Self chestnuts were even easier to inspect, as I now have only three, all hens (I think) that I had acquired in the past 18 months. The older hen (2017 bred) was paired soon after she arrived in my birdroom (November 2018) to one of my best self chocolate cocks. Five outstanding chicks were produced and, as I found out later, a further clutch of three chicks are of equal quality. I used two of the early chicks as swaps for self chestnuts, and of the six remaining none have yet decided to sing (a male characteristic). At the same time, I paired an old self chestnut cock to a self chocolate hen and of the surviving two chicks, one of them has started singing. So I have at least one split cock to use with the self chestnut hens, but I would really like a couple more split cocks.

A major tranche

Self chocolates were a more daunting task with more than 40 birds to review, so I started with the known splits. On close inspection the self chocolates split chestnut (mentioned above), appear to have a slightly lighter chocolate than my best self chocolates, so I am unlikely to use any of them in development of my self chocolate strain. Although I bred a lot of self chocolates split fawn in 2018, many of them did not reach my expectations. To be of use to me they had to be better than any of my self fawns, so most of them I moved on and eventually I only retained one cock and one hen. Among the 10 chocolates split fawn bred in 2019 there are several very nice ones, so I am optimistic that I will have some good self fawn to self chocolate split fawn pairings this year. I will certainly not use any of them for breeding self chocolates as they are a much lighter chocolate with an unwanted distinct reddish shade.

The could-be-splits

After assessing the self chocolate splits, I moved on to my pure self chocolates. I say “pure” with some degree of uncertainty, as it is common for Bengalese to be split for another colour. In the case of self chocolates, the most likely split colour would be grey. From my foundation stock of self chocolates, I am now on my third generation and I have only produced self chocolates other than the splits bred intentionally. I have well beyond my target number of pure self chocolates and I will have some difficult decisions to make on which birds to retain, as there are only a few I dislike.
I will only make the final decision after I have sexed those bred in 2019.

Pale and interesting

I finished the day with my self whites. I have only two dark-eyed whites: two cocks that I acquired in 2017. So, again, after a quick check they were also moved to the flight. The chocolates and whites carrying the genes to produce dark-eyed whites are to be reviewed later, at the same time as my other chocolate and whites. The pink-eyed whites (albinos) are even more of a challenge than the self chocolates as my albinos are often slow to mature. I also have more than 40 of them to consider and because I normally use split albinos with albinos for most of my pairings, I will probably reduce the number significantly.

Something extra up top

A dozen of the albinos are crested birds and, as the crest is a key feature, selection can be difficult when the lower quality birds have the better crests.

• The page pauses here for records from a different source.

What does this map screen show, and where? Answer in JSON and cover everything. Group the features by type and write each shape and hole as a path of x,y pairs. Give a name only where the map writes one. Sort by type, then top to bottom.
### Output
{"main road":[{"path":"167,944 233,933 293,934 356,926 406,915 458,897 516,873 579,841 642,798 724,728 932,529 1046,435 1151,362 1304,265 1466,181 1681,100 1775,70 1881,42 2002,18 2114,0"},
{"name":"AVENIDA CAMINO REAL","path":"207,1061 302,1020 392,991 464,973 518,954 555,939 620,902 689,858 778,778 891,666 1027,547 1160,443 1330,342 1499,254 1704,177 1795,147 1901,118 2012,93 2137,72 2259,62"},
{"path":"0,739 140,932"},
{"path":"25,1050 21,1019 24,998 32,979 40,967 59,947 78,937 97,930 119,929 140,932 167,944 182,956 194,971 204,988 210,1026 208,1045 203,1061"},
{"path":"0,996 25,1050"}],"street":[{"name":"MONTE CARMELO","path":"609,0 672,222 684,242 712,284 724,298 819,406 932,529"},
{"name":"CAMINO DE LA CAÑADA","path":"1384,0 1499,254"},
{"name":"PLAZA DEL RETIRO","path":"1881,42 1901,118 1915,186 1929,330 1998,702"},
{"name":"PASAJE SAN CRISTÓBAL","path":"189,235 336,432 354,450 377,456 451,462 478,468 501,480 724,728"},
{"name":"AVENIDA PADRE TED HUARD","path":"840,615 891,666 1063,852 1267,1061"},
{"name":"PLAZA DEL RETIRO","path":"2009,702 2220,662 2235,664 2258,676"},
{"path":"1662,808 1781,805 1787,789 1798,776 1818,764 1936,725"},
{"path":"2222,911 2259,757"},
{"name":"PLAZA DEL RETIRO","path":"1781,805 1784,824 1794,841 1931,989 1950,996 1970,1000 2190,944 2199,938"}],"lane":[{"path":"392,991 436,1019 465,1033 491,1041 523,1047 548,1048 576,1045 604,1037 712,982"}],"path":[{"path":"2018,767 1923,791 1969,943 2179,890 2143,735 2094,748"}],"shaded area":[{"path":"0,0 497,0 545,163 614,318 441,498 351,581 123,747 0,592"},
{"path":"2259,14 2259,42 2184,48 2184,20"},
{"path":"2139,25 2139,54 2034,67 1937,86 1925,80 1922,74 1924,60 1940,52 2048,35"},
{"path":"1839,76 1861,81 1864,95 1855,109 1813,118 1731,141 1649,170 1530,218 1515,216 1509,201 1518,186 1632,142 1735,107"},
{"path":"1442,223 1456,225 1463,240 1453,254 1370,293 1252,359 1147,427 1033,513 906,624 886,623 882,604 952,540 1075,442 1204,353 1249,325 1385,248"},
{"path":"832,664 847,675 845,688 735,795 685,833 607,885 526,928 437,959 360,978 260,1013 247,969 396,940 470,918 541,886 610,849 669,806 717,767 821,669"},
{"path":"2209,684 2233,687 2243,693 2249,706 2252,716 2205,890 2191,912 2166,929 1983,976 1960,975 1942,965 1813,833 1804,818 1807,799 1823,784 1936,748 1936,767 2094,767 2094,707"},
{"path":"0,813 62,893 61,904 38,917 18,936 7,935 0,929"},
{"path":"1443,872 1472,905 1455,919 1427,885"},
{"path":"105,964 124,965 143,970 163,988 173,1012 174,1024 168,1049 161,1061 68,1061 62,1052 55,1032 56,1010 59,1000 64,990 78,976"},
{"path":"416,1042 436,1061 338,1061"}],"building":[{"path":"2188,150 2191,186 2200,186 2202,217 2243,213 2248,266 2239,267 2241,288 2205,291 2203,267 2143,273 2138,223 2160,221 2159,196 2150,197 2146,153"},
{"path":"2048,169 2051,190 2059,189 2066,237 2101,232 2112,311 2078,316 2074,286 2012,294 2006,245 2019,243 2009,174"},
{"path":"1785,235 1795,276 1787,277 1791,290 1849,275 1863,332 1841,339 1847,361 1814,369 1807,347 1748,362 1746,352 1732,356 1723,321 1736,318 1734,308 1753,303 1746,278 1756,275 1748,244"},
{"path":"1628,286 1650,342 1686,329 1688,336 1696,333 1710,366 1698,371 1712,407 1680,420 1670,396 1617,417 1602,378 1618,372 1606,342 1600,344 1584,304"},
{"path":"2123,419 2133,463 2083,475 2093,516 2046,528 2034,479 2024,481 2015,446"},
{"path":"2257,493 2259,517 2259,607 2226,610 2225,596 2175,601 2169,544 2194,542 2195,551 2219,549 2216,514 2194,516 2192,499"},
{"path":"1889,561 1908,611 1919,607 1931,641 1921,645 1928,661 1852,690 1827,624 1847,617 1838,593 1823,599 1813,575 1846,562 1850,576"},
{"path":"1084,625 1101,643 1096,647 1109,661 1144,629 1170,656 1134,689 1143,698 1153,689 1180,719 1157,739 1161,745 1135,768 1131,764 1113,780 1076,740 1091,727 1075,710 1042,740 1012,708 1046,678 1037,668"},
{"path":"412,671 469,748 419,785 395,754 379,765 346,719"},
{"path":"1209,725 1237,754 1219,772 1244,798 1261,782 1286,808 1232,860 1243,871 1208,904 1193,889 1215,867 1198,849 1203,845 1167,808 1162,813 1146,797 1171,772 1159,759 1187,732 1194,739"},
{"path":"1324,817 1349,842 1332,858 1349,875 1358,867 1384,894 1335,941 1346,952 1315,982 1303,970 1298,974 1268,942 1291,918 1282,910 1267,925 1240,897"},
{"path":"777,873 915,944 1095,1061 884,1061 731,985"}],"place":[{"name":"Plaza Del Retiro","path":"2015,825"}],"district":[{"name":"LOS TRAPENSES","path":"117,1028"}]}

Unfortunately, many of the tail feathers were broken, so I had to pull them out, an acceptable and not infrequent action. Pigmented feathers are stronger than the unpigmented white feathers, and this was emphasised by comparing the tail feathers of my coloured selfs to those of my albinos. It is difficult to assess Bengalese properly without full tail feathers, so I will look again in February when the tail feathers should have regrown and the 2019 chicks are a little older. With about a third of my birds done, a large number of variegated Bengalese are waiting for me to find time and courage to sort them out, especially my chocolate & whites, where I have about a hundred waiting…

Tony Edwards is vice chairman of the National Bengalese Fanciers’ Association.